Reynders plaide pour un plan global contre la radicalisation

D’après le ministre des Affaires Etrangères, le vrai débat doit porter à nouveau sur une meilleure intégration dans la société. Mais dans la lutte contre la radicalisation, toutes les autorités, les communautés et tous les services doivent être impliqués dans un "plan global", déclarait Didier Reynders (photo) ce lundi dans l’émission "De Ochtend" à la VRT (Radio 1).

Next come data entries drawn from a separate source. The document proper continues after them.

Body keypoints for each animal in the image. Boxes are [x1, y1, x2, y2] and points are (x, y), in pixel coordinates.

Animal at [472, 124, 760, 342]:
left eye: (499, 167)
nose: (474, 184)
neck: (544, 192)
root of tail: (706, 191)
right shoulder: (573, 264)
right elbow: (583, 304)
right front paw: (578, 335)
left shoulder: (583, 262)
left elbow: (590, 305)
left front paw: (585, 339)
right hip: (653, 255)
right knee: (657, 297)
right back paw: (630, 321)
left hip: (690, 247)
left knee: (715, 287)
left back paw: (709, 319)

Didier Reynders soutient le ministre de l'Intérieur Jan Jambon (N-VA) qui a manifesté son intention de "nettoyer" Molenbeek, "à condition que ça se fasse avec tous les acteurs". Agir dans la commune, "ce sera à la fois éradiquer les foyers de radicalisme, mais aussi faire en sorte qu'on puisse développer l'éducation, l'accès au marché du travail et donc l'intégration", a insisté le ministre libéral sur les ondes de la RTBF, comme sur celles de la VRT ce lundi matin.

Selon le ministre des Affaires Etrangères, le vrai débat se situe au niveau de la réflexion sur une meilleure intégration, l'objectif étant de pouvoir "vivre ensemble dans de bonnes conditions" et sans "fermer les yeux." Reynders invite donc toutes les communautés du pays, dont celles présentes à Molenbeek, à faire en sorte que "les gens puissent vivre ensemble, c'est-à-dire partager les mêmes valeurs mais être aussi déterminés les uns et les autres à éradiquer les foyers de radicalisme."

"Si on n'accepte pas ce débat-là, on passe à côté d'une réalité", a conclu le ministre libéral, qui se réjouit d'une prise de conscience à ce sujet, notamment dans le chef des bourgmestres, tant à Molenbeek qu'à Bruxelles.

"Logique de guerre face à des terroristes"

Commentant les attentats à Paris, le ministre parle aussi "d'actes de guerre", mais observe qu'on n'est pas "dans une logique de guerre contre des Etats qui nous agressent, mais face à des groupes terroristes."

Le chef de la diplomatie belge devait rencontrer à Bruxelles ce lundi ses homologues européens, pour discuter notamment de la situation en Syrie et en Irak. Il remarque que la réaction passe à un niveau supérieur, avec une coordination des frappes aériennes, et "en essayant d'avoir des troupes au sol", soit des forces présentes dans la région.

Le ministre insiste pour "chercher des solutions afin de stabiliser la situation en Syrie, avoir une transition et, un jour, un nouveau gouvernement sans Bachar al-Assad". Il n'y aura pas selon lui de "solution exclusivement militaire, mais essentiellement politique."

"Que l'on aime ou pas l'évolution de la situation en Iran, en Turquie, en Arabie Saoudite, il faut que ces pays soient autour de la table", a insisté Didier Reynders, saluant le fait que ce fut le cas pour la première fois avec les partenaires russes, américains et européens, samedi à Vienne.